Doğruyu söylemek gerekirse, futbolu takip etmek için tüm kanalları kullanan kişi sayısı az. Futbolun artık yavaş yavaş tutku olma evresine geçtiğini dönemde bu gözlemlenebiliyor. Diğer durumlarda, zaman ayırmak ve futbolu hayatının bu denli içine sokan taraftar sayısı az. Durum böyle olunca az önce yukarıda bahsettiğim kendi doğrusunu bulma ve yorumunu oluşturma kavramları halkımızda daha az. İngiltere'de ya da futbol kültürü oturmuş ülkelerde, koca millet hem internet hem gazete hem de TV'den futbolu takip ediyor demiyorum. Fakat takip ettikleri yayınlara %100 inanmıyorlar. Bizde durum biraz daha farklı. Gazetede bir yazı okuyan taraftar tüm benliği ile o habere inanıp, etrafındakilerle kavga edebiliyor. İnternette izlediği bir video sonrasında, rakip takımı tutan yakın arkadaşıyla kavga edebiliyor. Ya da TV'de konuşan bir yorumcunun düşüncelerine iliklerine kadar inanıp, tüm doğruların o yorumcudan çıktığını düşünüyor. Bizim halkımız takımlarından daha çok, başkalarının düşüncelerine ve fikirlerine fanatik. Bilgi sahibi olmadan fikir sahibi olmak kolayımıza geliyor gibi.
Bunun örneklerini de güncel hayatımızda sıkça görüyoruz. Şu an sokağa çıkıp, 10 kişiye Türk futbolu hakkında sorular sorsak, Beşiktaş'ın Avrupa Ligi'nde son dakika yediği gol ile ilgili tek cümle duyamayız ya da Trabzonspor'un 3-0'lık yenilgisiyle ilgili... Milli takım ile ilgili Play-off'lara kalışımızı değil, hala Fatih Terim'in Milli Takımın başındayken aldığı paranın hesabını sorarcasına yorumlar duyabilir, Hiddink'in kazandığı paralar ile ilgili son düşünceleri duyup röportajının sonuna gelebiliriz.
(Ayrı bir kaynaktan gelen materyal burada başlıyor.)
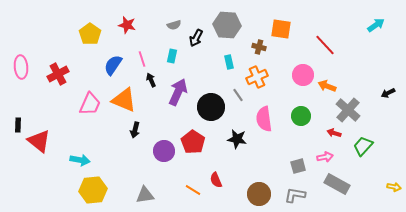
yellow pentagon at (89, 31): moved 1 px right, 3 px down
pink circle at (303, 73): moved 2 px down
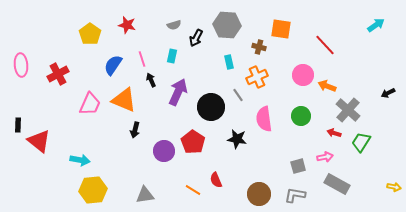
pink ellipse at (21, 67): moved 2 px up
green trapezoid at (363, 146): moved 2 px left, 4 px up; rotated 10 degrees counterclockwise
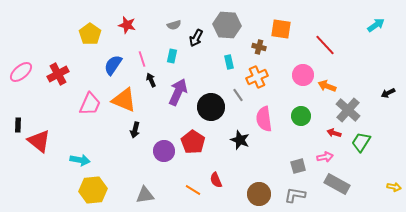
pink ellipse at (21, 65): moved 7 px down; rotated 55 degrees clockwise
black star at (237, 139): moved 3 px right, 1 px down; rotated 12 degrees clockwise
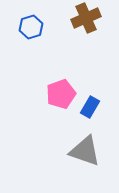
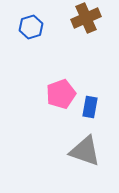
blue rectangle: rotated 20 degrees counterclockwise
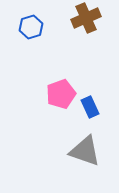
blue rectangle: rotated 35 degrees counterclockwise
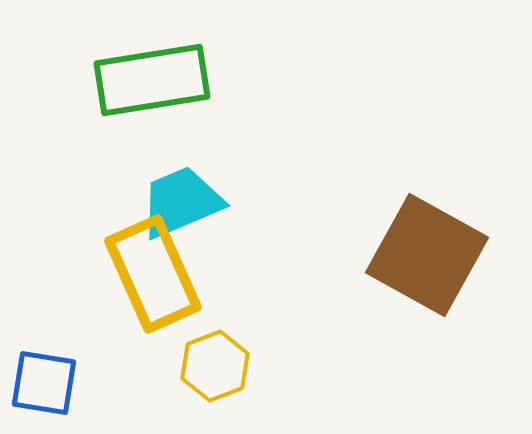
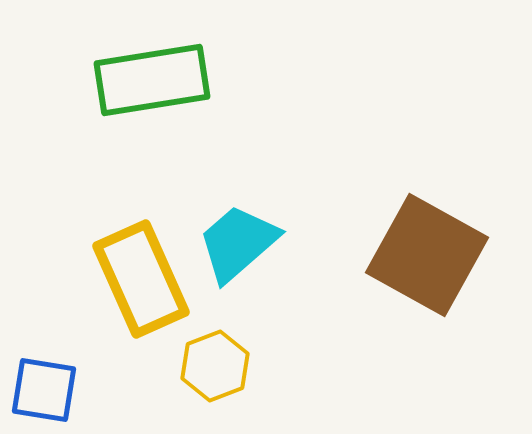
cyan trapezoid: moved 57 px right, 41 px down; rotated 18 degrees counterclockwise
yellow rectangle: moved 12 px left, 5 px down
blue square: moved 7 px down
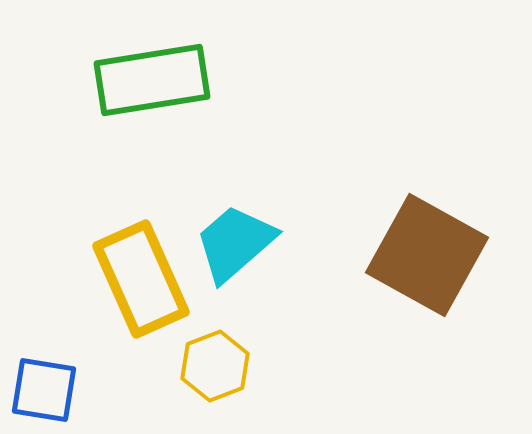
cyan trapezoid: moved 3 px left
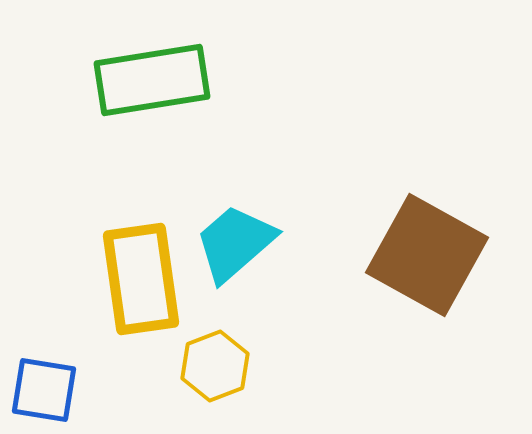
yellow rectangle: rotated 16 degrees clockwise
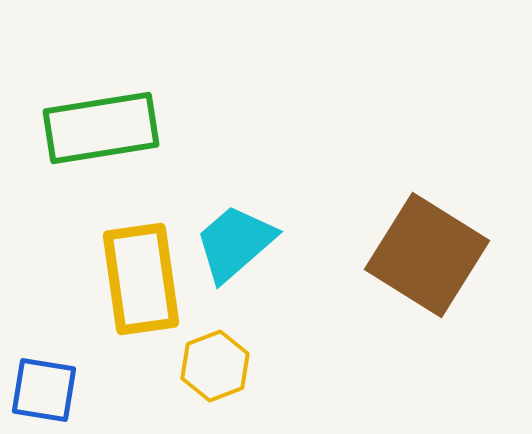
green rectangle: moved 51 px left, 48 px down
brown square: rotated 3 degrees clockwise
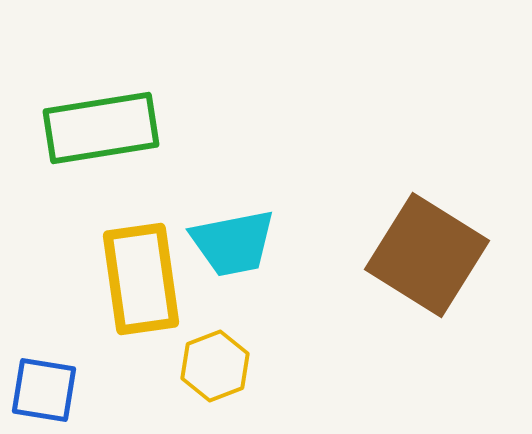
cyan trapezoid: moved 2 px left; rotated 150 degrees counterclockwise
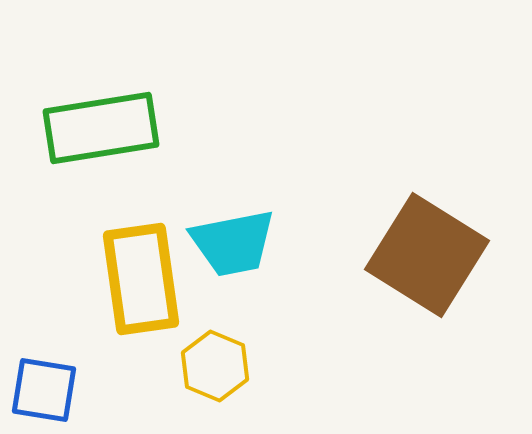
yellow hexagon: rotated 16 degrees counterclockwise
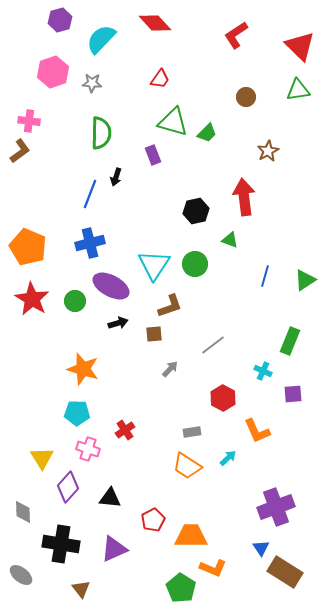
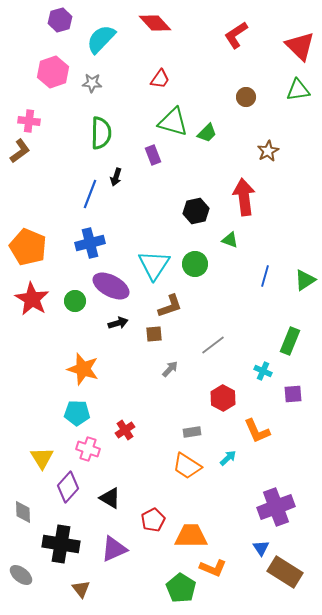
black triangle at (110, 498): rotated 25 degrees clockwise
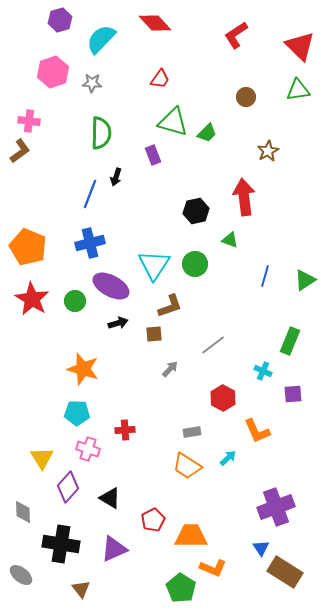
red cross at (125, 430): rotated 30 degrees clockwise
Bir başka röportajda, kendi tuttuğu takımın lig tablosunda kaçıncı olduğu sorusunu bilmeyen taraftarın, son dönemde Galatasaray'ın Fenerbahçe'yi Kadıköy'de yenememesi ile ilgili yorumlar yaptığını duyabiliriz mesela. Demek istediğim; hep ezbere konuşmalar, gazetelerde ya da kişinin takip ettiği basın organlarında vurgu yapılmış haberler... Bunları sanki bizim kendi yorumlarımızmış gibi lanse etmeyi çok seviyoruz. Başkasından duyup, birbirimize satıyoruz.
Sabahlara kadar tuttuğumuz takımı eleştiririz ama senede 3 maça gider miyiz biz de bilmeyiz. Statların boş olmasından yakınırız, hafta sonu gelince stat çıkışı trafiğinin olduğu yerlerden geçmeyiz...
Futbolcuların aldığı paraları gereğinden fazla önemseriz. Futbolcu güzel bir gol atar, ''o kadar para alıyor atacak tabii, ben mi atıcam??'' deriz. Takımı çok iyi gitse de eleştirecek şeyler bulmayı severiz. Pozitif değil negatif yaklaşırız. Yapıcı değil yıkıcı...
Bu taraftar yapısı sahadaki futbolcuya yardımcı olamaz. Yukarıda bahsettiğim gibi bir futbol halkına sahip olduğumuzu, maçın başında muhteşem destek veren tribünlerin, maçın sonuna 2-0 mağlup giren takımlarını nasıl yuhaladıklarını hatırlayarak anlayabiliriz. En önemlisi takımdan ne istediğimizi bilmeyiz. Başarıdan çok mali tablolara bakmamız bile ne istediğimizi bilmediğimizin örneğidir. Bu yapının değişmesi için zaman lazım. Düzenin oturması lazım. Ne de olsa Osmanlı'nın çocuklarıyız.
2 yorum:
ingilterede 5 10 seneye kadar holigan kaynıyordu.temizlemesini biliyorlar.iş yaptırımda bitiyor.tek sorun bu.sosyal farklılıklar falan değil..at bakalım hapse her maçta 2-3 kişi bak bakalım bidaha oluyormu.ama türkiyede yapılmaz yapılmayacakta maalesef
Yazıyı daha iyi okumanızı öneririm. Holiganlık ya da futbolumuzdaki şiddet üzerine yazılmış bir yazı değildir bu.